Workshop Results - “Dialogue for A Sustainable Economy”
held at Sydney Mechanics School of Arts on Dec 2019 , Theme’ – "How do we change worldview and ethics?" (Chair - Haydn Washington)
Encourage greater dialogue
Champion a sense of wonder, place and the sacred
Engage farmers with nature through Landcare
Educate children less than 12 years old by running activities in wild nature
Re education, change the curriculum so that it considers ethics and wonder towards nature, ecological economics, civics and culture philosophy
Greener, better-designed cities
Use of the arts and creativity
Encourage what in NW Australia Aborigines call ‘Dadirri’ – contemplation of place. Also encourage kinship ethics
Encourage rituals such as Rites of Passage, Yatras and Deep Ecology Workshops (e.g. Council of All Beings)
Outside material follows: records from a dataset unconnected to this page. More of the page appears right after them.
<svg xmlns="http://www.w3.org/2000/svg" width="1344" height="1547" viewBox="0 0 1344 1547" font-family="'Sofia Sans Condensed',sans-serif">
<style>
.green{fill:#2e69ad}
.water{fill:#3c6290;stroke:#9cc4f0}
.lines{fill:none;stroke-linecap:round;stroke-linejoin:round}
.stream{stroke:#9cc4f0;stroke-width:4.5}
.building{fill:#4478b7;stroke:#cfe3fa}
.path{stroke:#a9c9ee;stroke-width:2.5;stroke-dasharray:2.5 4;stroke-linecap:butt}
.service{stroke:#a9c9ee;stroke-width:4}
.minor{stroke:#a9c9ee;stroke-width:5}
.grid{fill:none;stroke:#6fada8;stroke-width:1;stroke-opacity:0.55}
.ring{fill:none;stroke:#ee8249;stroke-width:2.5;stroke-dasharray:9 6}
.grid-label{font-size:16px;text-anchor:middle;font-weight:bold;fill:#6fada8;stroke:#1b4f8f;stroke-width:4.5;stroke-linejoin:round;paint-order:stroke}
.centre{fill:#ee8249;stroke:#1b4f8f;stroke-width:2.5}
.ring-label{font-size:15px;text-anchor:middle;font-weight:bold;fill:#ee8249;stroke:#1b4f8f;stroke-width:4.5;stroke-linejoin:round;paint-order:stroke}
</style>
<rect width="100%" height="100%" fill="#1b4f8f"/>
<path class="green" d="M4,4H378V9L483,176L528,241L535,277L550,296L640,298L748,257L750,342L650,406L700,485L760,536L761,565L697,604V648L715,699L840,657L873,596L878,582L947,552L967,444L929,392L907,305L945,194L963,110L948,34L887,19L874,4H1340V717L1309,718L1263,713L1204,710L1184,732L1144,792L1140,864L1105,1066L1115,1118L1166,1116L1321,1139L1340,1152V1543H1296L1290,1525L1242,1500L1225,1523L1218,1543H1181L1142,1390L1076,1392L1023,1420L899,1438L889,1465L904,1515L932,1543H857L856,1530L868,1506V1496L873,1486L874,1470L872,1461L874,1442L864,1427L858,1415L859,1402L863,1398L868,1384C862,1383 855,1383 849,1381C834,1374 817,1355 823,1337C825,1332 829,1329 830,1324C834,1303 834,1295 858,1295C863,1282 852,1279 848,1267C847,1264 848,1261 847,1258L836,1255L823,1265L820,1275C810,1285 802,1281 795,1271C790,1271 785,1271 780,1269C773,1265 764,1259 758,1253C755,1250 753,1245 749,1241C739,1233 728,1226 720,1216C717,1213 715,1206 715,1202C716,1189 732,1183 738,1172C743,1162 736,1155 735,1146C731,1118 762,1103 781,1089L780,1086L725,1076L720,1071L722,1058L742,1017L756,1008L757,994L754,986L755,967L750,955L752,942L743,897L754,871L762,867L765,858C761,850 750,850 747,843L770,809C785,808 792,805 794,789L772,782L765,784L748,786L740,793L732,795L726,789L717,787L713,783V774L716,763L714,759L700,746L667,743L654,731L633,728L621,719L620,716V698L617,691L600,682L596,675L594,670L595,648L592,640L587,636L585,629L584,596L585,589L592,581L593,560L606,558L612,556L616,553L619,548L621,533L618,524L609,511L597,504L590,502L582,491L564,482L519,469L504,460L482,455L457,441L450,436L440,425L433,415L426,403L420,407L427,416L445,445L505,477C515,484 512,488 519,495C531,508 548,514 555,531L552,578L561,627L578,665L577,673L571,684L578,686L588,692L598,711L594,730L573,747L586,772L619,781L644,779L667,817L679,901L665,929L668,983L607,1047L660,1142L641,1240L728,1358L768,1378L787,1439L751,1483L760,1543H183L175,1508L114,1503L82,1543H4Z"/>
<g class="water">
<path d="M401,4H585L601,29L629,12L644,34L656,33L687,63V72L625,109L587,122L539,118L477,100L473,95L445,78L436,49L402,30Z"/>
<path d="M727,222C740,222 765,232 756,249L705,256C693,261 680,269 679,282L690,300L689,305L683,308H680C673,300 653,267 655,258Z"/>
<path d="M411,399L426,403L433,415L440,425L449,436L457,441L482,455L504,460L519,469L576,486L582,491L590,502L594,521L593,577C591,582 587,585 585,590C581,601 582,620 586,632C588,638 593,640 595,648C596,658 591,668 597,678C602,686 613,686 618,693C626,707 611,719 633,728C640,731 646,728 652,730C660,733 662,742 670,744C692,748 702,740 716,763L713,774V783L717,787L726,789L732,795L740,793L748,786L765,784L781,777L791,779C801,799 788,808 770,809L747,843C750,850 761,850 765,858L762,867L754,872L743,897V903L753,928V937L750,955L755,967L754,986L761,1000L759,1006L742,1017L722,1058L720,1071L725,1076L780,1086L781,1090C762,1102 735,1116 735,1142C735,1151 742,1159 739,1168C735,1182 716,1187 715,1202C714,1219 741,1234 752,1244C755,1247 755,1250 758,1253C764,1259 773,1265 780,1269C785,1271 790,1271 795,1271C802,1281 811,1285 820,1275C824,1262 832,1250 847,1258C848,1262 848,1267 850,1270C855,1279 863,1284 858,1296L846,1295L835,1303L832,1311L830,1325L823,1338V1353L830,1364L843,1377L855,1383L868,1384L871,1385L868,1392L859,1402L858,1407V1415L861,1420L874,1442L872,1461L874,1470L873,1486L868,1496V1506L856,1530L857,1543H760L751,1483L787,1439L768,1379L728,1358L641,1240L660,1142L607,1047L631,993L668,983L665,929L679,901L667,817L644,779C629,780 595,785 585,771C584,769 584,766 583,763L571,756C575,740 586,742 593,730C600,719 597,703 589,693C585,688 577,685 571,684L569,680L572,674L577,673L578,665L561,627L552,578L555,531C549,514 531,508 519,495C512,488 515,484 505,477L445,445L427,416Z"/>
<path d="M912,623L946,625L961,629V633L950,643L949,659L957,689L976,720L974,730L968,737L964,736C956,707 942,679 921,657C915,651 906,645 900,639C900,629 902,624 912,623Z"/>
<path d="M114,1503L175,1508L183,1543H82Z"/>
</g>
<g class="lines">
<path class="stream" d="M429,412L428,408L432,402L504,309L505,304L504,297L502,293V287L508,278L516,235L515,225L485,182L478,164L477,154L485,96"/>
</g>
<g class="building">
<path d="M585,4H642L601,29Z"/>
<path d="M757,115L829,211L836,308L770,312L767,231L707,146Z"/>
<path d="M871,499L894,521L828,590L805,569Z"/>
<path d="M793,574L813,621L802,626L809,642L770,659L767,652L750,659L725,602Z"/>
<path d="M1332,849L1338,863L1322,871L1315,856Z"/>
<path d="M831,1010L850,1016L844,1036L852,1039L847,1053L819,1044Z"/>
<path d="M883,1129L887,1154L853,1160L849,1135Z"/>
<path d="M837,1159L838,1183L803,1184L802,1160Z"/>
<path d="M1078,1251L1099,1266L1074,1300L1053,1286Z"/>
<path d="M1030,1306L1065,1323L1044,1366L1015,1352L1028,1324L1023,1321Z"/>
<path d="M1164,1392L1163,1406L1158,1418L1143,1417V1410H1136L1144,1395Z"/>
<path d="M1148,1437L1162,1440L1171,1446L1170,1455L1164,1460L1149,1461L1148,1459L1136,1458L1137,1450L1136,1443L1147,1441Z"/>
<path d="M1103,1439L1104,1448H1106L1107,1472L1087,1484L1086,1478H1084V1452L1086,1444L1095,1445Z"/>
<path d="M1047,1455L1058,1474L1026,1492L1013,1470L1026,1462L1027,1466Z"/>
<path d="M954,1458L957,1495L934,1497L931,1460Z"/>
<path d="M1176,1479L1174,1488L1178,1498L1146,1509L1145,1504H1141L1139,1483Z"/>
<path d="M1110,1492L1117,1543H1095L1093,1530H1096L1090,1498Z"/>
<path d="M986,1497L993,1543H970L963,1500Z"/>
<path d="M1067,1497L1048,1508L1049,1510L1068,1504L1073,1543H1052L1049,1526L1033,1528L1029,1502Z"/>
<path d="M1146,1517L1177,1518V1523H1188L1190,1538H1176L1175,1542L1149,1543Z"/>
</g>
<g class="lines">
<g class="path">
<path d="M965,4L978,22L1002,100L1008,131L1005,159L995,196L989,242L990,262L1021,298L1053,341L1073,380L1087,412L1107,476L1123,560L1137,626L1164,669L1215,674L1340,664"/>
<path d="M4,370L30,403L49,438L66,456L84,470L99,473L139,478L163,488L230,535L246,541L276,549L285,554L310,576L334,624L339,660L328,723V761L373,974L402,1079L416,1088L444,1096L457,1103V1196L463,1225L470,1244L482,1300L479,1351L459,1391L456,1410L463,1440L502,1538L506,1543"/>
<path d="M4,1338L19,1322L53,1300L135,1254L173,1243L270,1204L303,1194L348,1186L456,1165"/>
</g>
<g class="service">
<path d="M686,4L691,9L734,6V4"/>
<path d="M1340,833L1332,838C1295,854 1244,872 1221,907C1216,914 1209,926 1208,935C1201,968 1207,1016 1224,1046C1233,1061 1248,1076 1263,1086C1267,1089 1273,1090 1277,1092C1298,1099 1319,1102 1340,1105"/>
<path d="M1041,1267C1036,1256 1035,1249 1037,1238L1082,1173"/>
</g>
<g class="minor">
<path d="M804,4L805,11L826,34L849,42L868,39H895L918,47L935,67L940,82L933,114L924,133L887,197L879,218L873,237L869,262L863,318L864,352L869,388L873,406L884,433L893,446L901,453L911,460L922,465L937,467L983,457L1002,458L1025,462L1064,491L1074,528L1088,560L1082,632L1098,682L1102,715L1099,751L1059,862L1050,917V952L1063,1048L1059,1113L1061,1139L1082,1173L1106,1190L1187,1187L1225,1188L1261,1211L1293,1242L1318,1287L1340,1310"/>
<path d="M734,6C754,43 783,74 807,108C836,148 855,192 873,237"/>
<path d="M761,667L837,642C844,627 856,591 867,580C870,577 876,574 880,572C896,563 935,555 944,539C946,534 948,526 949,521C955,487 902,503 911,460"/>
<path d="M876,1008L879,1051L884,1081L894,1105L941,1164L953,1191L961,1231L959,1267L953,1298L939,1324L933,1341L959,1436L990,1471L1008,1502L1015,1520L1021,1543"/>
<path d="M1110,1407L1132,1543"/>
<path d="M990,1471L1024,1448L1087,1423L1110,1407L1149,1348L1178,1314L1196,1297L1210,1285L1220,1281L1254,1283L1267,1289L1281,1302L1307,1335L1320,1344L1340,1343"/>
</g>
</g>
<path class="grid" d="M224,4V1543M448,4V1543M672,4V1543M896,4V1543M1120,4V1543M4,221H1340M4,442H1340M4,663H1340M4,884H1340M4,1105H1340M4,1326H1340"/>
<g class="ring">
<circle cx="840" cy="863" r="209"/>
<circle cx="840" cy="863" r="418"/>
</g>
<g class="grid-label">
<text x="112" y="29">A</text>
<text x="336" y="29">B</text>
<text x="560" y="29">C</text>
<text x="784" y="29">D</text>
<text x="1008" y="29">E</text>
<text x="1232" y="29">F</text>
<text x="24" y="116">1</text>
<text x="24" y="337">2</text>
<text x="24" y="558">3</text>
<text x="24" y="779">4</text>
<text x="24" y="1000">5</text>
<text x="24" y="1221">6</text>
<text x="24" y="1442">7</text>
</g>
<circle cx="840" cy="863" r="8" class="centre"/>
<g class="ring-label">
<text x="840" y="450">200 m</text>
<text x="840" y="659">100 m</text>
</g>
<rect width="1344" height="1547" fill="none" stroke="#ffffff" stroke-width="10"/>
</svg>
Teach science in a holistic way
Encourage ecojustice for nature and Earth jurisprudence that includes the rights of nature in legislation
Greater engagement with Indigenous Australians and their Law that protects nature
Promote custodianship rather than ‘ownership’ philosophically
Workshop results ‘Dialogue for a Sustainable Economy’ – Solutions for sustainability and equity
(Chair - Frank Stillwell)
Investment in technology using renewable resources
C. Progressive policies of a more top-down character to be struggled for
Green New Deal
Universal Basic Income
Workshop results on ‘How to achieve an economy that supports an ecologically sustainable planet’ (Chair - Mark Diesendorf).This workshop discussed visions of an ecologically sustainable planet, barriers to the transition, and possible solutions for overcoming these barriers.
A common broad vision or narrative of an ecologically sustainable, socially just society is needed. This vision must recognise that we humans are totally dependent upon natural systems for our survival: for the air that we breathe; for the food that we eat; for the climate in which we live. It must recognise that we live on a finite planet. It must give first priority to ecological sustainability, second priority to establishing a society that’s compatible with an ecologically sustainable planet and is socially just, and third priority to establishing an economy that’s part of the sustainable society.
Unfortunately, industrial society has established its priorities in reverse order, a recipe for ecological and social collapse.
The workshop recognised formidable barriers to transitioning to an ecologically sustainable planet:
Political barriers result from the existing power structure that’s dominated by large corporations, including mining, agriculture, finance, pharmaceuticals and other chemicals.
The existing neoliberal economic system that treats the natural environment as a resource and a waste dump, and exploits the majority of people.
The lack of a common environmental ethic and narrative.
The lack of a common social purpose and narrative.
To cure the unsustainable situation, education at all levels – schools, higher education and the community at large – was recommended. While ecology and other branches of science for the people and the planet is vital, education must be multi-disciplinary, interdisciplinary and transdisciplinary. It must include ethics. However, in the face of the political and economic system barriers, education is not sufficient.
It was argued that the political power of large corporations must be limited by banning political donations and having publicly funded elections; by stopping the ‘rotating door’ in jobs for politicians and political advisers in industry and vice versa; by establishing a federal integrity commission with strong powers; by reducing Ministerial influence on awarding grants and contracts; by reviewing the Corporations Act and constraining the legal powers of corporations; by limiting the terms of office of parliamentarians to two terms.
New institutions are needed, such as a Climate Change Commission.
Among the specific issues discussed was the view that an ecologically sustainable society would be decentralised, with local food growing and local sustainable energy. However, a contrary view was that this could result in environmental impacts over a much greater land area than concentrating people in cities while protecting much of the surrounding land in national parks and nature reserves. A possible compromise was the suggestion that cities can be restructured into subcentres, local centres and precincts, reducing transport and supplying solar energy from rooftops at household and precinct scales.
There was insufficient time to discuss strategies for reforming the economic system, apart from replacing GDP with GPI.
Summary by Mark Diesendorf, January 2020.